In the collective Bengali psyche, Durga Puja is more often, synonymous to the conception of a longing, a longing for ‘home’. The idea of such ‘longing’ draws on the popular
narrative of the Goddess visiting her paternal home for a stipulated few days, once a year, from the home of her husband in the mountains of Kailash.
This seemingly simple, rather, simplistic story serves as an emotive script for many Bengalis to express an almost idyllic notion of home that perhaps inadvertently, obfuscates the
unease that many other Bengalis feel about the home and its myriad associative meanings. The celebratory status of this story thus attempts to consolidate a prescribed set of
sites that can constitute home. In effect, the story also, and rather uncritically, conflates the conceptions of house and home, though the contexts of such conflation can be
located in a range of historical and socio political contexts. Dominant discourses that affirm the prescribed sites that denote home, identify not only a set of the physical sites,
but also a range of individuals, practices and emotions that contour the meanings of the institution. Such circumscribing of meanings can restrict all those whose experiences
cannot necessarily align them with the entrenched socio cultural scripts of conformity that construct the home. Ethno cultural normatives that inform the processes of
socialisation attempt to inculcate cultural scripts of gender, sexuality, and class, which, in particularly stringent ways, aim to fix erring children or even childhoods. The socio
spatial location of the home becomes then the primary unit to inculcate a set of cultural scripts of ethnic masculinities and ethnic femininities that aim to tutor a generation of
young people into appropriate members of an ethnic group. This, in effect, means that many children and young people who cannot identify either with the assumed
dispositions or the markers of their ethnic identity, have to either succumb their aspirations or find themselves elsewhere. Through its physical and connotative meanings, the
home figures in this conversation irrespective of the ways in which we are implicated in it.
My earliest and sort of bitter flavour at what my family perceived as Bengali bhadralok socialisation came at the expense of my cousin. His euphoric indulgence in the world of
his pets, once discovered in the room adjacent to our garden was met with scorn and repugnance. These ‘pets’ (comprising of a medium sized scorpion, three particularly
large black ants, and a snake that he claimed was still growing) and his elaborate indulgence in their wood and tin residence structure and food sources along with
information about their individual dispositions, irked my mother more than overwhelming her with wonder at his keenness with insect ecology. He had to let them go the day
after. Of course it is another matter that while one their way out, the scorpion stung the postman and also the electrician, articulating its retaliation on behalf of my cousin.

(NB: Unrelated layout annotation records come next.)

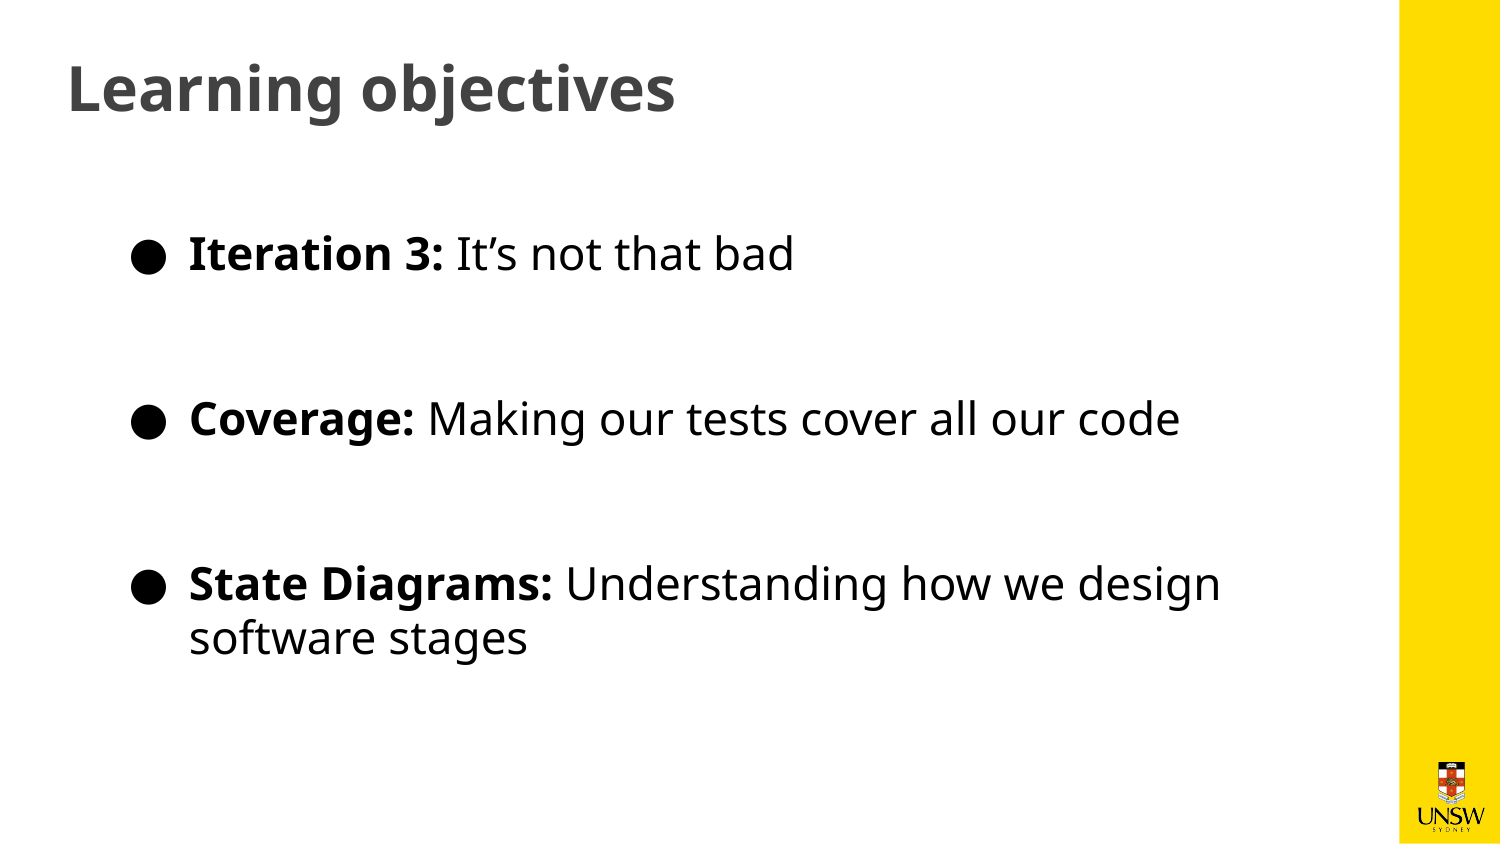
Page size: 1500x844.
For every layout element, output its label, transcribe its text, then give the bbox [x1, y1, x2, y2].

text_box Iteration 3: It’s not that bad Coverage: Making our tests cover all our code State Diagrams: Understanding how we design software stages [98, 154, 1356, 735]
text_box Learning objectives [51, 24, 1449, 145]
picture [1418, 762, 1485, 832]
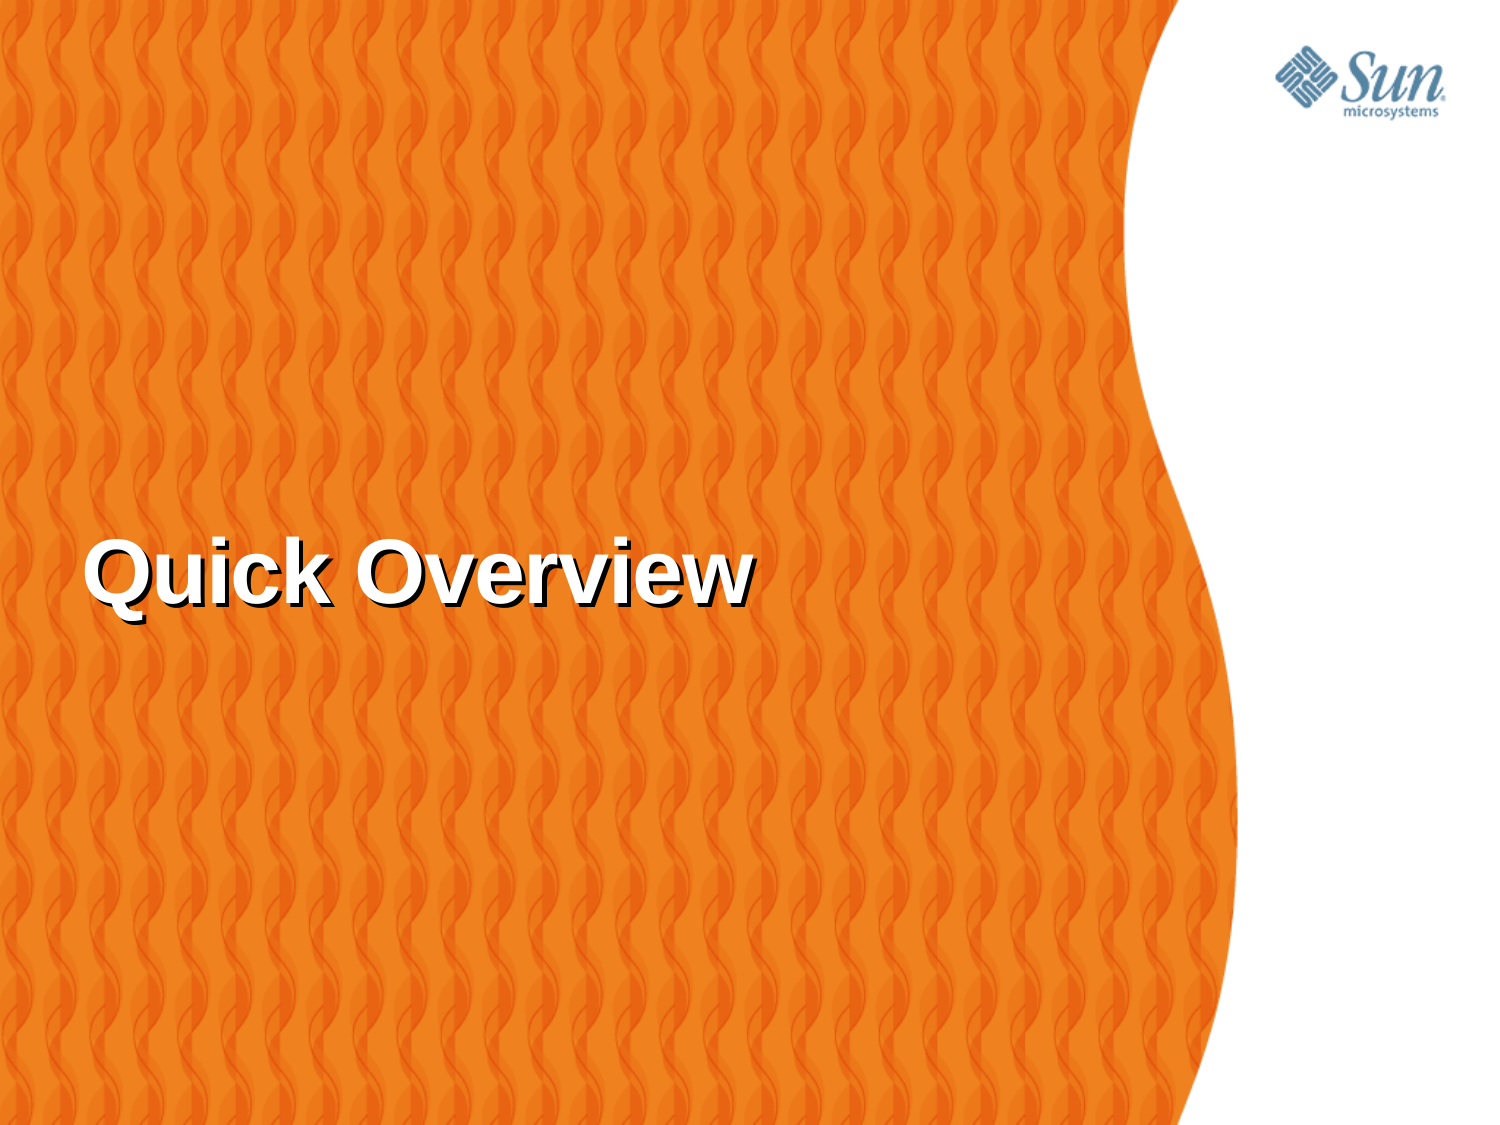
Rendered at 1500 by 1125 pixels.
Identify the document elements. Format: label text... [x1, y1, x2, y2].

picture [0, 0, 1500, 1125]
title Quick Overview [81, 149, 1283, 857]
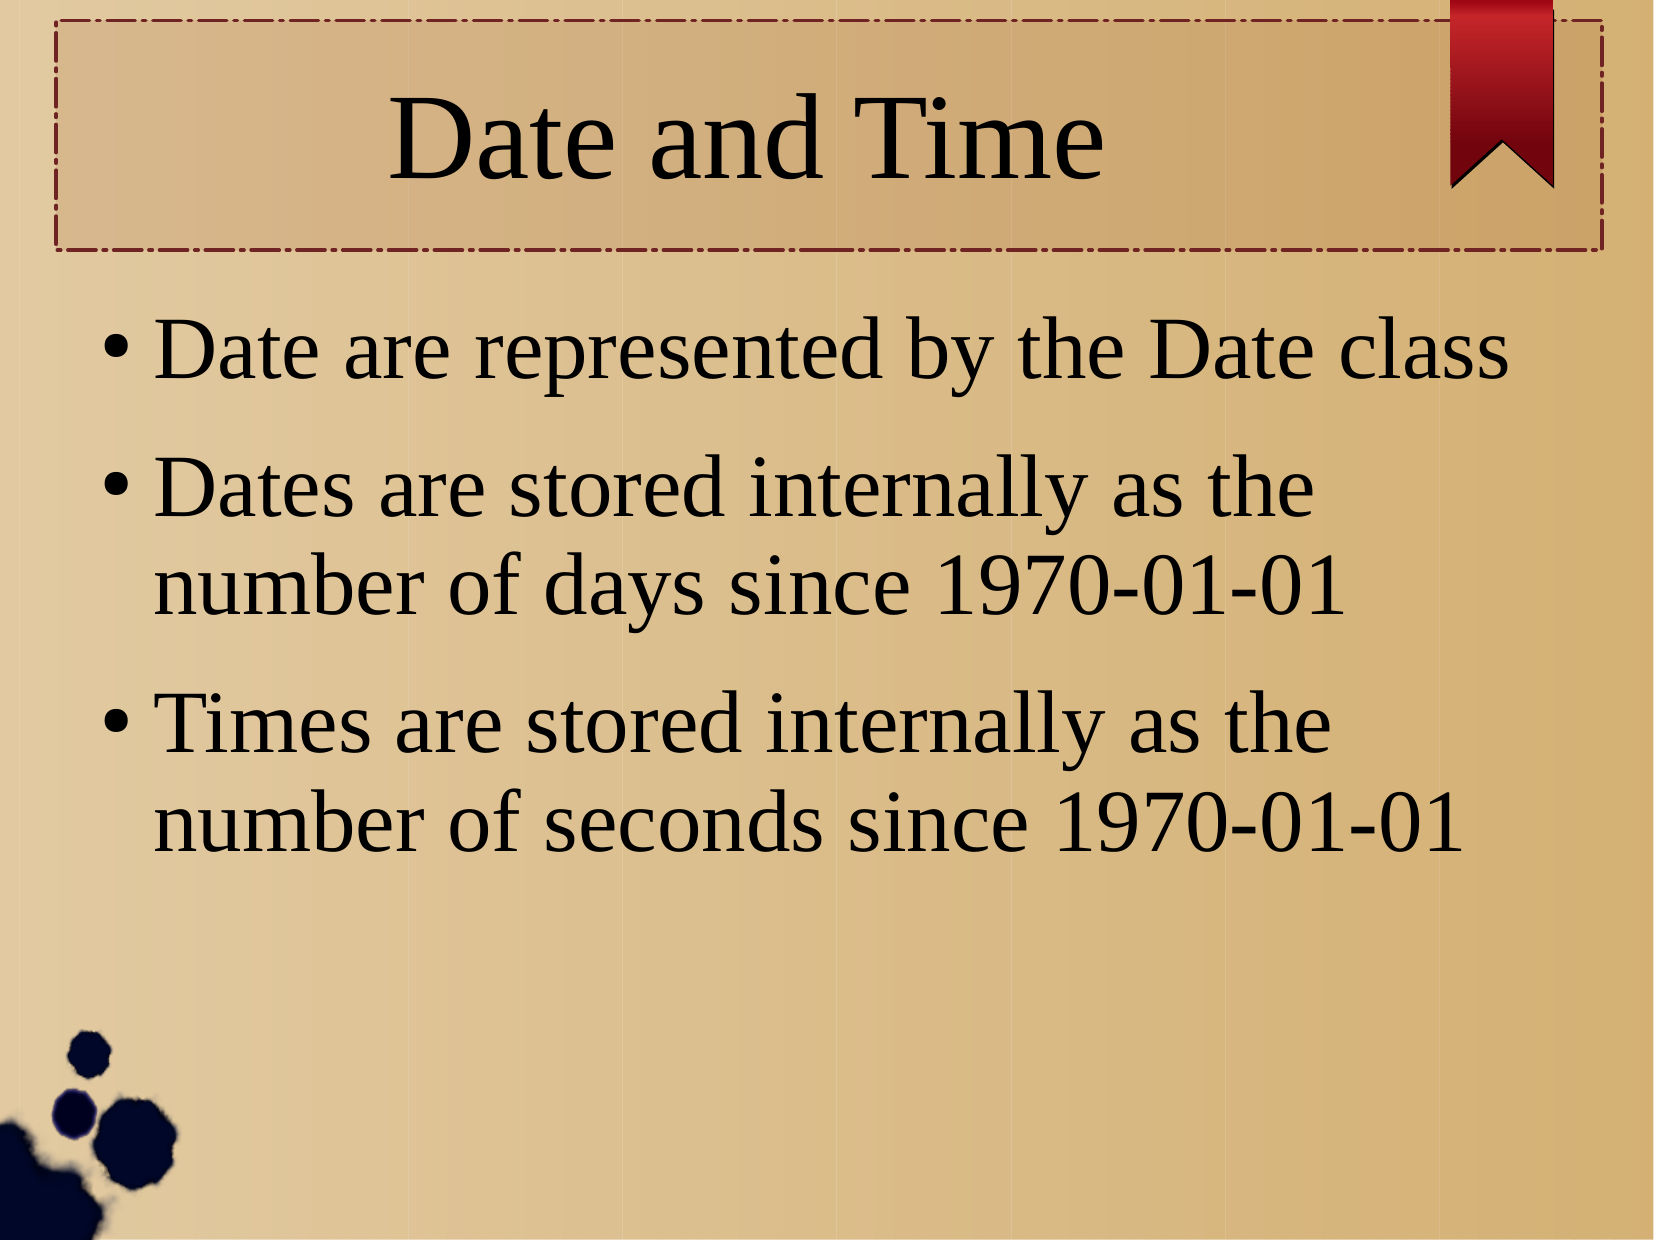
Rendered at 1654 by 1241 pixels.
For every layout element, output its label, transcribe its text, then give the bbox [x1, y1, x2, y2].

Dada probably didn’t understand that he was becoming the black eye in not attempting anything that could consolidate the bhadralok culture and class of my family. I can
remember the recurring refrain of my mother’s disgust towards my cousin who in her view was,” a boy disinterested in everything”. This “everything” to her mind comprised of a
specific nature of interests in particular forms of art, literature, music, and cinema, along with an aptitude for football and mathematics. Instead, I remember my cousin
spending hours on end trying to figure if spiders and honey bees experienced electrocution in the same ways in which human bodies do. If it were not for the persistent
rejection by the adults, for all I know there could have been a conservationist in the family of some sort.
In fact both my cousins who maintained a telling silence at home and conducted themselves with some sort of clinical detachment, were considered two of the most
easygoing, affable men by their friends and in our neighbourhood. Such silence was probably the only way out for two teenaged boys who never seemed to be able to
‘become’ the boys with demeanours, interests and academic capacities that would reaffirm my family’s bhadralok culture and status.